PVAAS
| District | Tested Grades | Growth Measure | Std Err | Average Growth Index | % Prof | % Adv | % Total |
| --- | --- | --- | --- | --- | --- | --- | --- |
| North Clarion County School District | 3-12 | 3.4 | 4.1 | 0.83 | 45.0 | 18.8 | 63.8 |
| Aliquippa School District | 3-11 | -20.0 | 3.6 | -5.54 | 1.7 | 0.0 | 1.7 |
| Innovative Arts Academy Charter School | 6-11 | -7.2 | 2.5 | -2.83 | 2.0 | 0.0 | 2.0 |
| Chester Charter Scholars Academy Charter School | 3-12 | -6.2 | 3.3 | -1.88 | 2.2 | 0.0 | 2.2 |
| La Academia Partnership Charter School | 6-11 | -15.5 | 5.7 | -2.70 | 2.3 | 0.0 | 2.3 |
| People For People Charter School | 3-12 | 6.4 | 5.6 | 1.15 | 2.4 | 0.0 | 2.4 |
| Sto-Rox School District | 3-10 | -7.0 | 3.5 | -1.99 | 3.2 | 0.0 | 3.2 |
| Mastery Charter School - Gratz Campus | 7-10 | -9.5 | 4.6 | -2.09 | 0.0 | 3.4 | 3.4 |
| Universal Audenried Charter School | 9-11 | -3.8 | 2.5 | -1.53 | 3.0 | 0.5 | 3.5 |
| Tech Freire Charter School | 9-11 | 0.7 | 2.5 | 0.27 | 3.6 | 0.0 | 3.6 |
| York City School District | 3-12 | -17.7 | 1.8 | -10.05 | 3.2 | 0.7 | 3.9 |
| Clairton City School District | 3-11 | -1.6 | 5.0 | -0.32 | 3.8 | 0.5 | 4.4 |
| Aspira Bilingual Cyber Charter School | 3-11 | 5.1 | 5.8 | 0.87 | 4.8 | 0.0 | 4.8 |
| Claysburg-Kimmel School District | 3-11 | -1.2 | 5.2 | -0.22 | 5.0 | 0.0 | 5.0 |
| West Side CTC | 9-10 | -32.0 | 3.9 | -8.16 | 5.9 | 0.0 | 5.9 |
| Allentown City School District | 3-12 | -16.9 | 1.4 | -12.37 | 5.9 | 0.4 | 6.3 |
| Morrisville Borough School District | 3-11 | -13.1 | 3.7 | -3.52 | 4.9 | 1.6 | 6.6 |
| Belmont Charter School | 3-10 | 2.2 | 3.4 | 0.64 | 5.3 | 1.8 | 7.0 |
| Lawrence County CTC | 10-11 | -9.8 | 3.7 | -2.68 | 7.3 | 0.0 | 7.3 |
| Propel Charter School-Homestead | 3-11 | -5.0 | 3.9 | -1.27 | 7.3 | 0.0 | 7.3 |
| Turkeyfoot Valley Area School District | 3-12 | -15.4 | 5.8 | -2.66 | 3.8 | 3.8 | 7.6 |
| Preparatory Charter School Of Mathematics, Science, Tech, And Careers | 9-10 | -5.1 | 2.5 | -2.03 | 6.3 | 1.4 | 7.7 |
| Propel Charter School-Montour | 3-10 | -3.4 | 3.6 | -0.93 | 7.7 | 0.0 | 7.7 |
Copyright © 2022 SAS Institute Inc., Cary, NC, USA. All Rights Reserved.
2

THE TASK -
Where a line of the data above includes "Academy", copy that line.

ANSWER BOX -
| Innovative Arts Academy Charter School | 6-11 | -7.2 | 2.5 | -2.83 | 2.0 | 0.0 | 2.0 |
| Chester Charter Scholars Academy Charter School | 3-12 | -6.2 | 3.3 | -1.88 | 2.2 | 0.0 | 2.2 |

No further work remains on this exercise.